Many Catholic churches display pine trees in the sanctuary but Holly alone may adorn the altar itself for the Masses of Christmas and the forty days following. The Holly’s crisp, shining, jagged, evergreen leaves and brilliant, ruby-red berries are perfect reminders of the thorns, the nails and the blood of Christ’s Sacrifice on Calvary, the heart of every Mass.
In his article, “The Mystery of Christmas,” the insightful liturgist Dom Prosper Gueranger, explains Christmas as a season of holy paradox:
The Word of God, whose generation is before the day-star, is born in time -- a Child is
God -- a Virgin becomes a Mother, and remains a Virgin -- things divine are commingled
with those that are human -- and the sublime, the ineffable antithesis, expressed by the Beloved Disciple in those words of his Gospel, THE WORD WAS MADE FLESH, is repeated in a thousand different ways in all the prayers of the Church——and rightly, for it admirably embodies the whole of the great portent which unites in one Person the nature of Man and the nature of God. The splendour of the Mystery dazzles the understanding but it inundates the heart with joy.
A word about Desert Holly, the unrelated New World variation (Ariplex Hymenelytra): Its leaves and reddish berries resemble those of the deciduous Holly, but the leaves are silvery or snowy white with a soft, leathery texture.

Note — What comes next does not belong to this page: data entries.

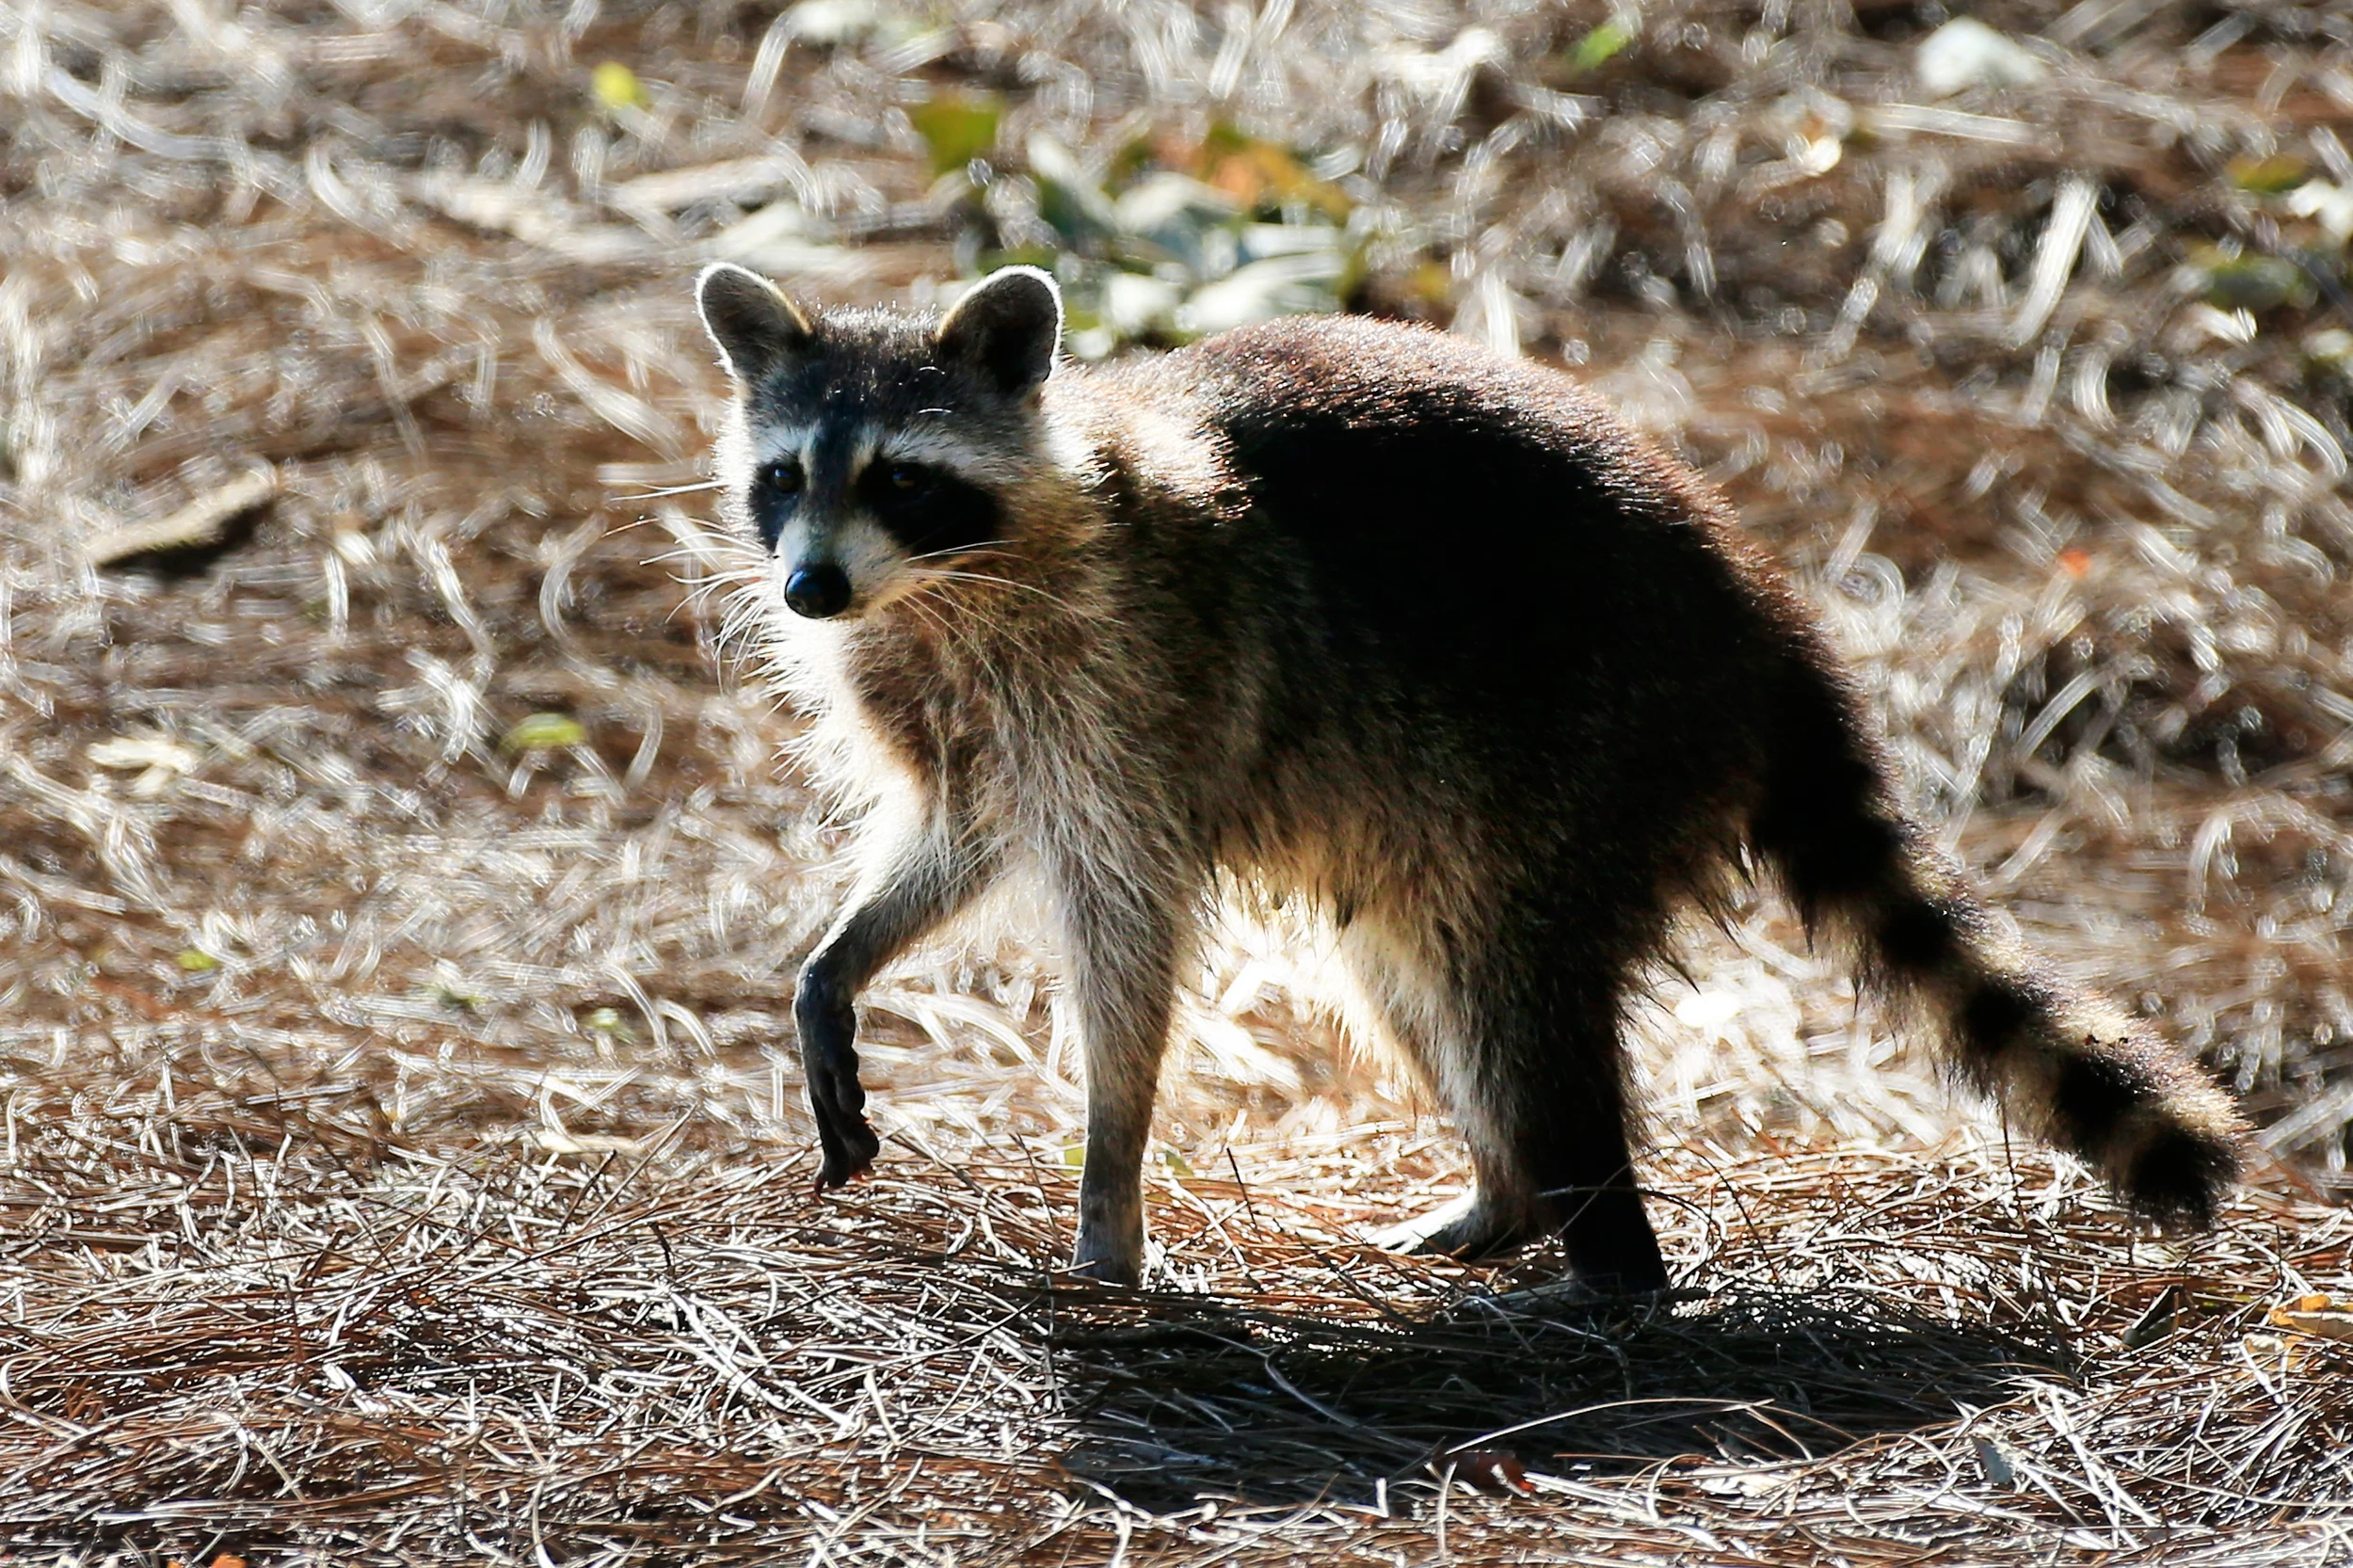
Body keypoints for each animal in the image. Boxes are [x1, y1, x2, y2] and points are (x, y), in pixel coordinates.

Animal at [692, 259, 2240, 1280]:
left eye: (901, 477)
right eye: (783, 476)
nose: (808, 589)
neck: (938, 589)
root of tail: (1763, 619)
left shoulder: (1127, 691)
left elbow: (1126, 939)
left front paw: (1111, 1171)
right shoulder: (958, 711)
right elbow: (958, 836)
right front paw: (837, 963)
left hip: (1594, 750)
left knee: (1518, 1003)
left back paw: (1610, 1259)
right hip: (1435, 817)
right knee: (1416, 978)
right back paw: (1506, 1198)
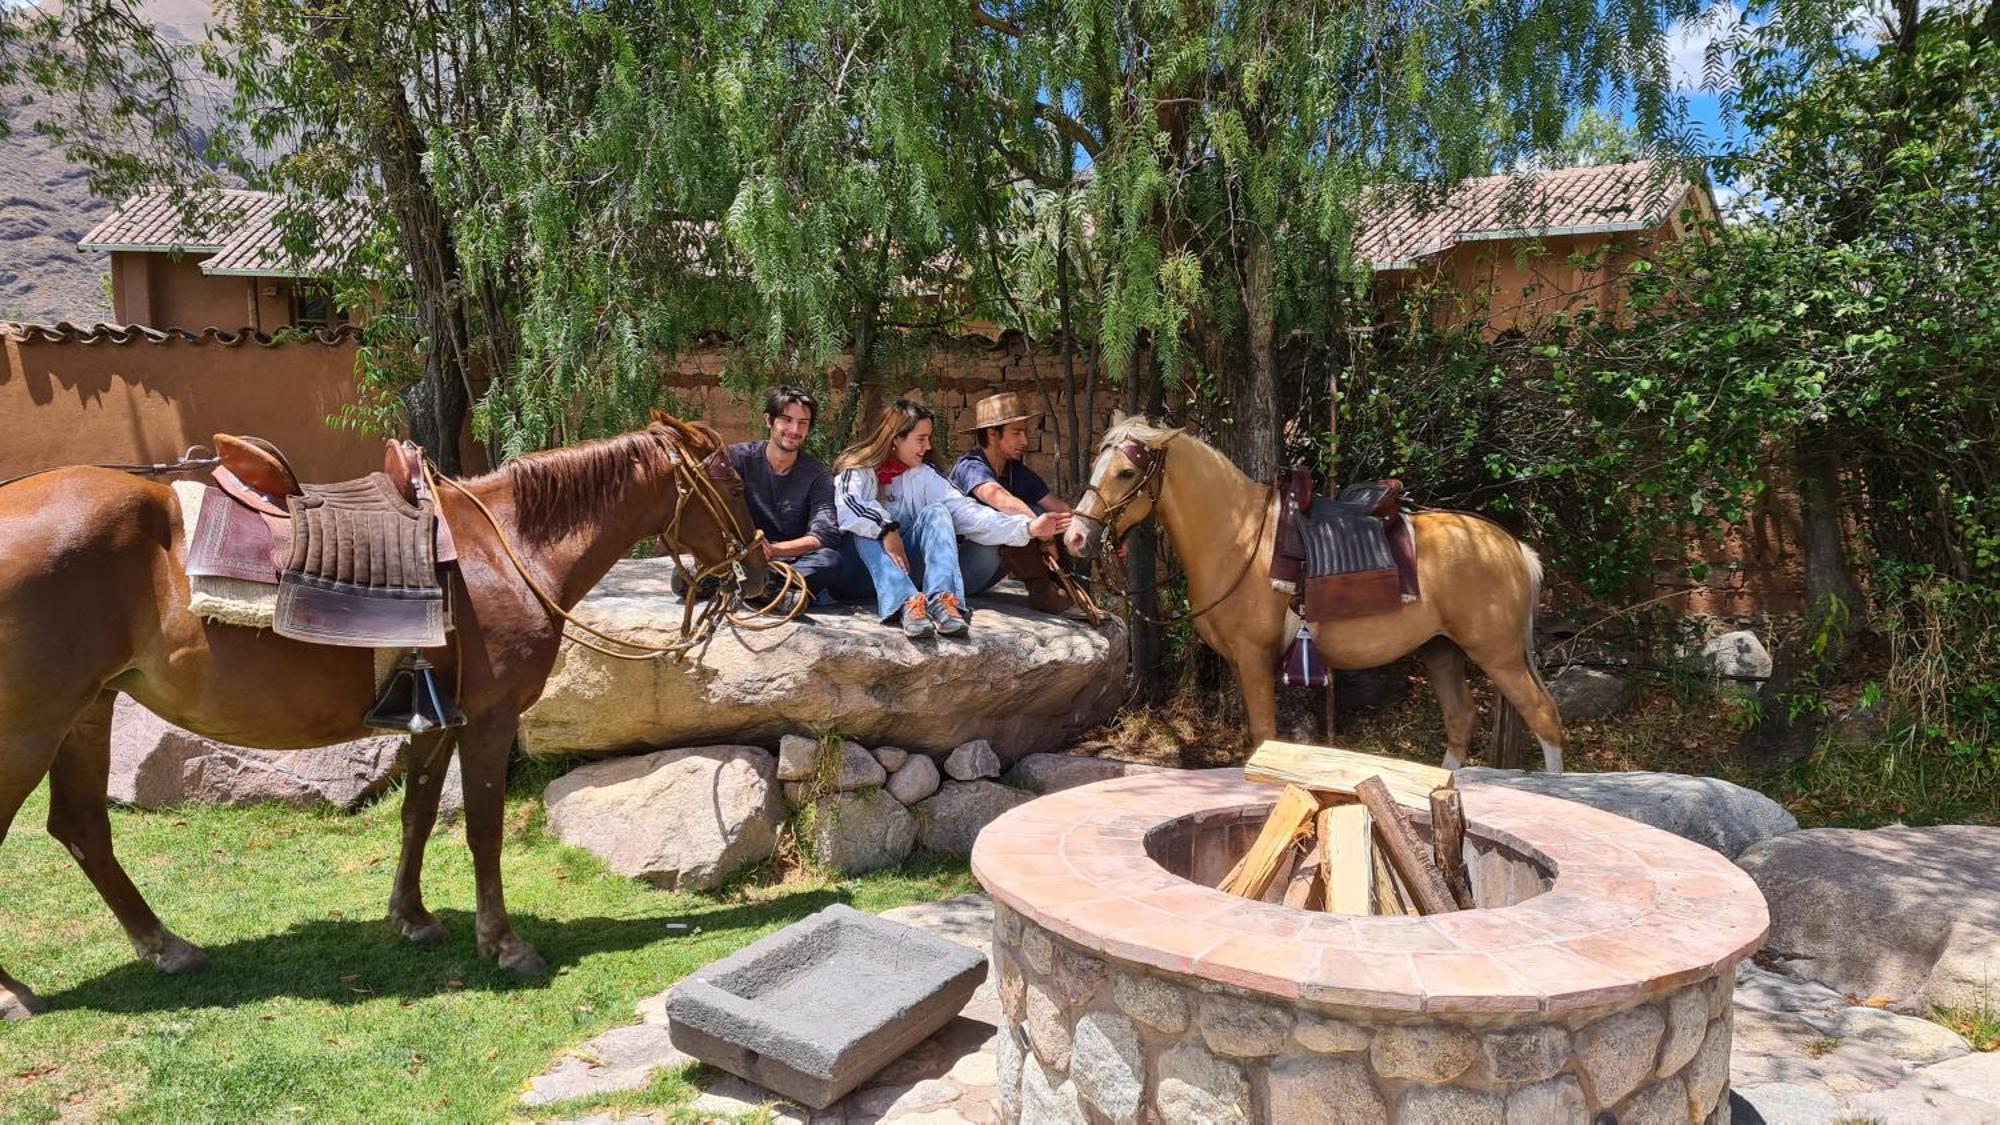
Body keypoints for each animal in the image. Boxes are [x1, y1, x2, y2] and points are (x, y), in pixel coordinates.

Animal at [0, 410, 764, 1016]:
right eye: (732, 486)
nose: (759, 573)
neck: (503, 549)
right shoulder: (489, 719)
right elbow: (483, 828)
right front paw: (504, 944)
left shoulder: (435, 716)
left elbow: (417, 813)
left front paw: (413, 917)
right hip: (30, 730)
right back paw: (16, 992)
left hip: (87, 710)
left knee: (82, 828)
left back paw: (167, 946)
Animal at [1056, 416, 1568, 776]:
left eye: (1126, 472)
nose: (1076, 538)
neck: (1240, 538)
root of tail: (1514, 547)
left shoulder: (1255, 658)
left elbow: (1264, 736)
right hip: (1441, 649)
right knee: (1461, 718)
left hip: (1498, 655)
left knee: (1544, 718)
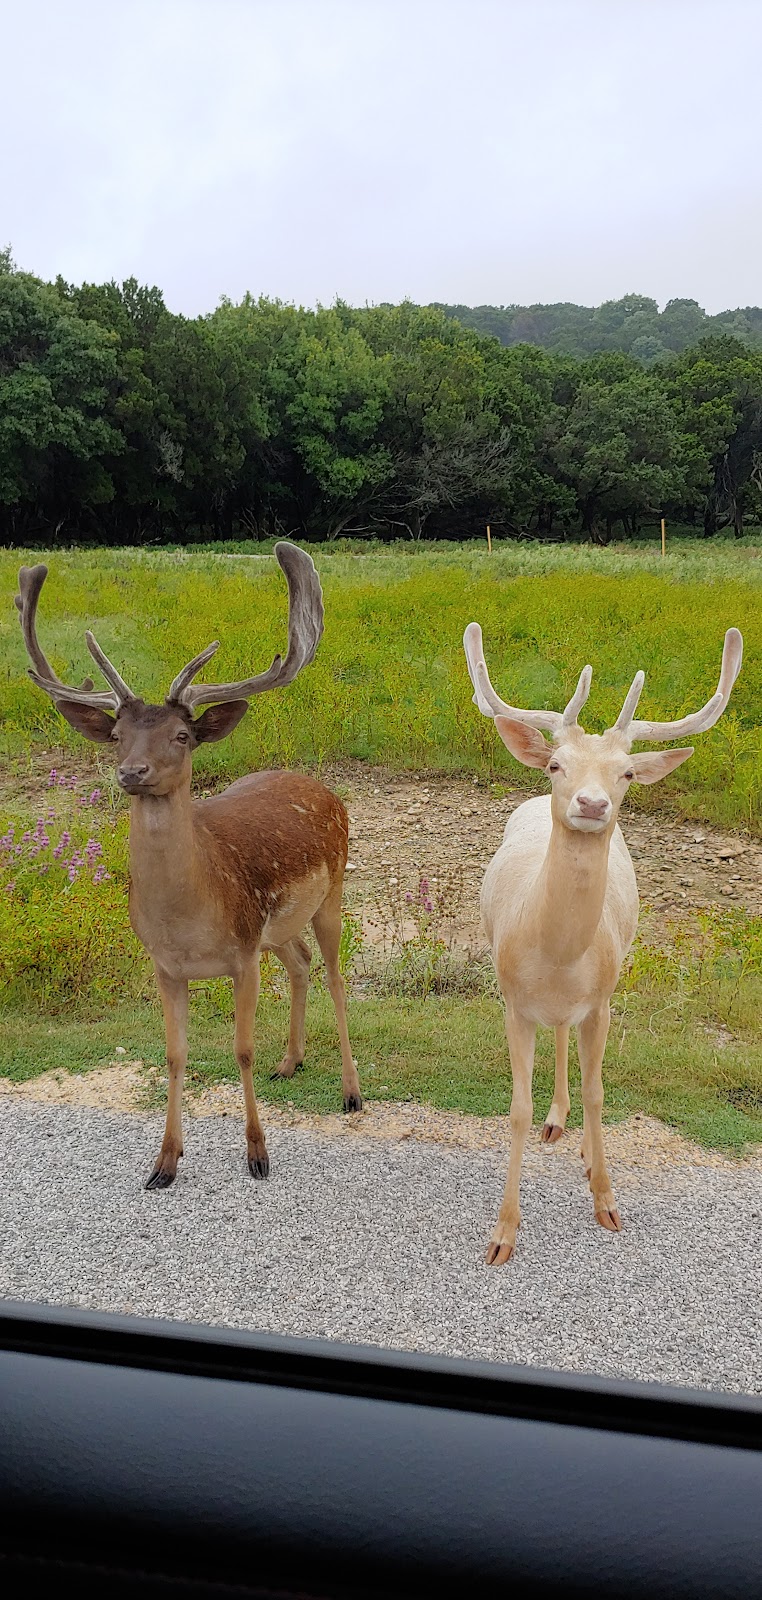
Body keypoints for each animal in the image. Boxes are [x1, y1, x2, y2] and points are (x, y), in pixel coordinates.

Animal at [17, 550, 363, 1190]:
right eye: (118, 735)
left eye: (182, 734)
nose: (132, 771)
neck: (186, 916)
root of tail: (320, 786)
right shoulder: (166, 963)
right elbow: (175, 1054)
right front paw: (164, 1163)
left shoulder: (241, 955)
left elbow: (240, 1050)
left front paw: (258, 1155)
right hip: (275, 927)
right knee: (300, 962)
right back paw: (290, 1060)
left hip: (332, 891)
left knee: (333, 974)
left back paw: (352, 1092)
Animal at [461, 620, 739, 1260]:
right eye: (556, 765)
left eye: (628, 772)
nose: (592, 803)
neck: (558, 958)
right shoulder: (513, 1001)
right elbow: (515, 1109)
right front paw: (502, 1234)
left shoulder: (604, 1002)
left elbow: (599, 1094)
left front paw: (606, 1200)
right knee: (556, 1042)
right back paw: (555, 1120)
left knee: (574, 1052)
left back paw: (582, 1143)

Attesting to its hardiness Desert Holly, part of the family of saltbushes which thrive in an extremely dry environment, dominates in Death Valley. Feel free to use it for Christmas decoration.
Over the next few weeks the marvel-filled accounts we will consider explain how much our forebears desired that the birth of Jesus touch their everyday lives. Stories about flowers, herbs and spices sought to explain how their unique taste, fragrance and medicinal properties made food more flavorful, ornamented humble cottages, relieved pain, lightened daily toil — and kept the Faith resonating in young hearts.
This catechetical approach allowed parents to demonstrate how God’s love echoes throughout His creation. It also showed how integrity, bravery and constancy are virtues blessed by Jesus our Redeemer.